WHAT YOU HAVE TO DO
Line by line, repeat the data below exactly, beginning at the first line and ending at the line with "101.6 77.47 180)". Omit pictures.

PROVIDED RECORDS
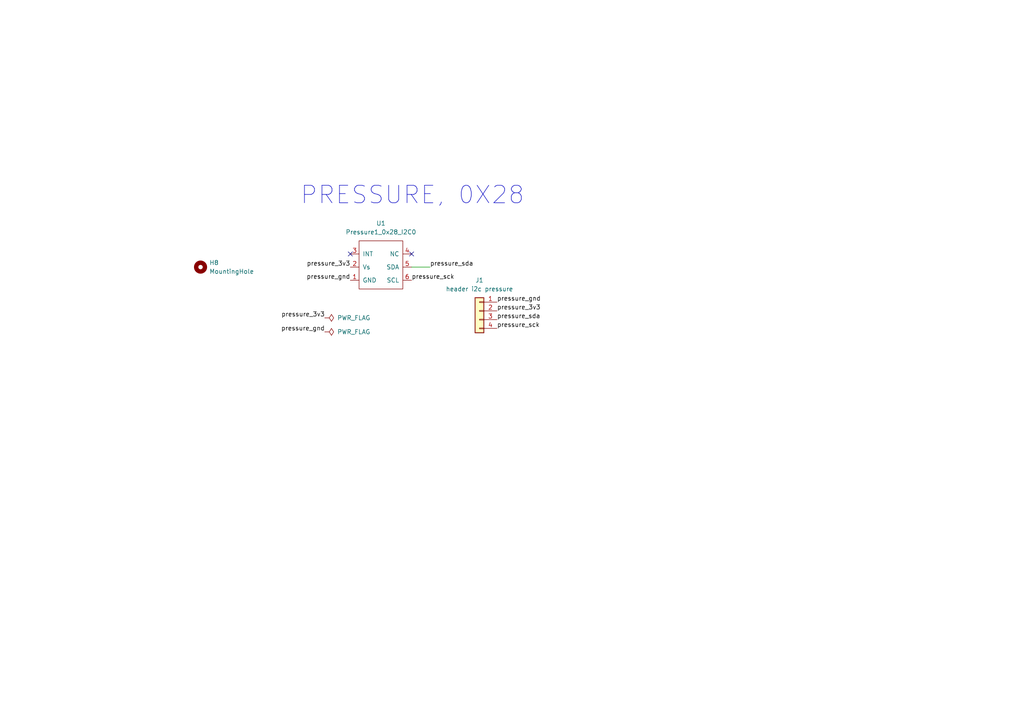
<source format=kicad_sch>
(kicad_sch (version 20211123) (generator eeschema)

  (uuid 31f5ed73-416d-457e-b12b-3e183c62c43b)

  (paper "A4")

  


  (no_connect (at 101.6 73.66) (uuid bbaa2249-17ef-4e93-b2ab-422337018b0c))
  (no_connect (at 119.38 73.66) (uuid fb0a328e-723e-475f-9404-6bfaa61c8b65))

  (wire (pts (xy 124.714 77.47) (xy 119.38 77.47))
    (stroke (width 0) (type default) (color 0 0 0 0))
    (uuid 6a5d8c1a-2898-45ba-8f87-a01d99a8b64e)
  )

  (text "PRESSURE, 0X28" (at 86.995 59.69 0)
    (effects (font (size 5.08 5.08)) (justify left bottom))
    (uuid 38ff8d46-69e3-4475-9e76-82c676573d2d)
  )

  (label "pressure_sck" (at 144.145 95.25 0)
    (effects (font (size 1.27 1.27)) (justify left bottom))
    (uuid 2c4c6895-4e5d-42e1-9935-4c94369aff34)
  )
  (label "pressure_sda" (at 144.145 92.71 0)
    (effects (font (size 1.27 1.27)) (justify left bottom))
    (uuid 32614363-d25e-49ea-bf0b-2c58aa0b92a6)
  )
  (label "pressure_gnd" (at 94.234 96.266 180)
    (effects (font (size 1.27 1.27)) (justify right bottom))
    (uuid 7a2e792a-03a0-4ad0-ac61-cc894663a4c1)
  )
  (label "pressure_sda" (at 124.714 77.47 0)
    (effects (font (size 1.27 1.27)) (justify left bottom))
    (uuid bb8d6baf-0428-4746-9eb3-52d75fe14e9a)
  )
  (label "pressure_sck" (at 119.38 81.28 0)
    (effects (font (size 1.27 1.27)) (justify left bottom))
    (uuid befc06af-17f3-4722-96a1-4e32aec38734)
  )
  (label "pressure_3v3" (at 101.6 77.47 180)
    (effects (font (size 1.27 1.27)) (justify right bottom))
    (uuid cc106a96-557f-4831-9936-a5dbf64b20da)
  )
  (label "pressure_3v3" (at 94.234 92.202 180)
    (effects (font (size 1.27 1.27)) (justify right bottom))
    (uuid da142c22-d39f-4a04-af8d-0bda729aba2b)
  )
  (label "pressure_3v3" (at 144.145 90.17 0)
    (effects (font (size 1.27 1.27)) (justify left bottom))
    (uuid daae7817-1eb5-4987-914d-69547954b638)
  )
  (label "pressure_gnd" (at 144.145 87.63 0)
    (effects (font (size 1.27 1.27)) (justify left bottom))
    (uuid ec3c9ce5-2a6c-411e-803b-5f4f30b20e17)
  )
  (label "pressure_gnd" (at 101.6 81.28 180)
    (effects (font (size 1.27 1.27)) (justify right bottom))
    (uuid fcc7bbca-498e-4911-bd50-c7f442792aa0)
  )

  (symbol (lib_id "Connector_Generic:Conn_01x04") (at 139.065 90.17 0) (mirror y) (unit 1)
    (in_bom yes) (on_board yes) (fields_autoplaced)
    (uuid 00c1f625-a3cb-4281-b6c8-3926fe6ae2fe)
    (property "Reference" "J1" (id 0) (at 139.065 81.28 0))
    (property "Value" "header i2c pressure" (id 1) (at 139.065 83.82 0))
    (property "Footprint" "Connector_PinHeader_2.00mm:PinHeader_1x04_P2.00mm_Vertical" (id 2) (at 139.065 90.17 0)
      (effects (font (size 1.27 1.27)) hide)
    )
    (property "Datasheet" "~" (id 3) (at 139.065 90.17 0)
      (effects (font (size 1.27 1.27)) hide)
    )
    (property "LCSC part number" "C2718488" (id 4) (at 139.065 90.17 0)
      (effects (font (size 1.27 1.27)) hide)
    )
    (property "verif" "1" (id 5) (at 139.065 90.17 0)
      (effects (font (size 1.27 1.27)) hide)
    )
    (pin "1" (uuid 7a372700-6329-4ffd-ade2-0ec084ad2a4e))
    (pin "2" (uuid 357f7b7b-26dd-4e6c-9c75-54cbb3a9b0ca))
    (pin "3" (uuid b10b16e7-d68c-4813-92f9-f445e706050b))
    (pin "4" (uuid afc6e0b7-376a-42fc-a843-2fa8193f3af1))
  )

  (symbol (lib_id "clarinoidSymbols:HoneywellABPMAND001PG2A3") (at 110.49 77.47 0) (unit 1)
    (in_bom no) (on_board yes) (fields_autoplaced)
    (uuid 7b9c9f40-0f6e-435a-b42f-bec87b53784f)
    (property "Reference" "U1" (id 0) (at 110.49 64.77 0))
    (property "Value" "Pressure1_0x28_I2C0" (id 1) (at 110.49 67.31 0))
    (property "Footprint" "SamacSys_Parts:ABPMAND001PG2A3" (id 2) (at 101.6 86.36 0)
      (effects (font (size 1.27 1.27)) hide)
    )
    (property "Datasheet" "" (id 3) (at 101.6 86.36 0)
      (effects (font (size 1.27 1.27)) hide)
    )
    (property "LCSC part number" "-" (id 4) (at 110.49 77.47 0)
      (effects (font (size 1.27 1.27)) hide)
    )
    (property "verif" "1" (id 5) (at 110.49 77.47 0)
      (effects (font (size 1.27 1.27)) hide)
    )
    (pin "1" (uuid ee26ea32-80fc-4ea2-9dbe-4d4aa660f40f))
    (pin "2" (uuid f9836a9e-edde-436c-9dc4-fbc8d448526c))
    (pin "3" (uuid cb9ec73e-5dc0-4f70-ae70-372217784618))
    (pin "4" (uuid 26008713-77f4-4052-b8e2-10e7b21b07de))
    (pin "5" (uuid 9f7c9fa9-1fc9-4e17-a688-3fa75a71b54e))
    (pin "6" (uuid f46aa134-7cda-4b31-8aae-22ccbd858795))
  )

  (symbol (lib_id "power:PWR_FLAG") (at 94.234 96.266 270) (unit 1)
    (in_bom yes) (on_board yes) (fields_autoplaced)
    (uuid b2f1844e-168b-4541-808c-f2cde7791f24)
    (property "Reference" "#FLG01" (id 0) (at 96.139 96.266 0)
      (effects (font (size 1.27 1.27)) hide)
    )
    (property "Value" "PWR_FLAG" (id 1) (at 97.79 96.2659 90)
      (effects (font (size 1.27 1.27)) (justify left))
    )
    (property "Footprint" "" (id 2) (at 94.234 96.266 0)
      (effects (font (size 1.27 1.27)) hide)
    )
    (property "Datasheet" "~" (id 3) (at 94.234 96.266 0)
      (effects (font (size 1.27 1.27)) hide)
    )
    (pin "1" (uuid a089f001-7e71-4a6f-9379-d48d852b3456))
  )

  (symbol (lib_id "Mechanical:MountingHole") (at 58.166 77.47 0) (unit 1)
    (in_bom no) (on_board yes) (fields_autoplaced)
    (uuid ef92228f-65a1-4e94-b1ac-b1e61b3e350b)
    (property "Reference" "H8" (id 0) (at 60.706 76.1999 0)
      (effects (font (size 1.27 1.27)) (justify left))
    )
    (property "Value" "MountingHole" (id 1) (at 60.706 78.7399 0)
      (effects (font (size 1.27 1.27)) (justify left))
    )
    (property "Footprint" "clarinoid2:Wurth Elektronik Reverse SMD Spacer M3" (id 2) (at 58.166 77.47 0)
      (effects (font (size 1.27 1.27)) hide)
    )
    (property "Datasheet" "~" (id 3) (at 58.166 77.47 0)
      (effects (font (size 1.27 1.27)) hide)
    )
    (property "MANUFACTURER" "Wurth" (id 4) (at 58.166 77.47 0)
      (effects (font (size 1.27 1.27)) hide)
    )
    (property "LCSC part number" "-" (id 5) (at 58.166 77.47 0)
      (effects (font (size 1.27 1.27)) hide)
    )
    (property "verif" "1" (id 6) (at 58.166 77.47 0)
      (effects (font (size 1.27 1.27)) hide)
    )
  )

  (symbol (lib_id "power:PWR_FLAG") (at 94.234 92.202 270) (unit 1)
    (in_bom yes) (on_board yes) (fields_autoplaced)
    (uuid fa406fda-5497-43dd-b919-91f6d44664f8)
    (property "Reference" "#FLG0101" (id 0) (at 96.139 92.202 0)
      (effects (font (size 1.27 1.27)) hide)
    )
    (property "Value" "PWR_FLAG" (id 1) (at 97.79 92.2019 90)
      (effects (font (size 1.27 1.27)) (justify left))
    )
    (property "Footprint" "" (id 2) (at 94.234 92.202 0)
      (effects (font (size 1.27 1.27)) hide)
    )
    (property "Datasheet" "~" (id 3) (at 94.234 92.202 0)
      (effects (font (size 1.27 1.27)) hide)
    )
    (pin "1" (uuid 10294e1f-34d1-491b-ab28-92c58d825b8d))
  )
)

</source>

RESULT BELOW
<source format=kicad_sch>
(kicad_sch (version 20211123) (generator eeschema)

  (uuid 31f5ed73-416d-457e-b12b-3e183c62c43b)

  (paper "A4")

  


  (no_connect (at 101.6 73.66) (uuid bbaa2249-17ef-4e93-b2ab-422337018b0c))
  (no_connect (at 119.38 73.66) (uuid fb0a328e-723e-475f-9404-6bfaa61c8b65))

  (wire (pts (xy 124.714 77.47) (xy 119.38 77.47))
    (stroke (width 0) (type default) (color 0 0 0 0))
    (uuid 6a5d8c1a-2898-45ba-8f87-a01d99a8b64e)
  )

  (text "PRESSURE, 0X28" (at 86.995 59.69 0)
    (effects (font (size 5.08 5.08)) (justify left bottom))
    (uuid 38ff8d46-69e3-4475-9e76-82c676573d2d)
  )

  (label "pressure_sck" (at 144.145 95.25 0)
    (effects (font (size 1.27 1.27)) (justify left bottom))
    (uuid 2c4c6895-4e5d-42e1-9935-4c94369aff34)
  )
  (label "pressure_sda" (at 144.145 92.71 0)
    (effects (font (size 1.27 1.27)) (justify left bottom))
    (uuid 32614363-d25e-49ea-bf0b-2c58aa0b92a6)
  )
  (label "pressure_gnd" (at 94.234 96.266 180)
    (effects (font (size 1.27 1.27)) (justify right bottom))
    (uuid 7a2e792a-03a0-4ad0-ac61-cc894663a4c1)
  )
  (label "pressure_sda" (at 124.714 77.47 0)
    (effects (font (size 1.27 1.27)) (justify left bottom))
    (uuid bb8d6baf-0428-4746-9eb3-52d75fe14e9a)
  )
  (label "pressure_sck" (at 119.38 81.28 0)
    (effects (font (size 1.27 1.27)) (justify left bottom))
    (uuid befc06af-17f3-4722-96a1-4e32aec38734)
  )
  (label "pressure_3v3" (at 101.6 77.47 180)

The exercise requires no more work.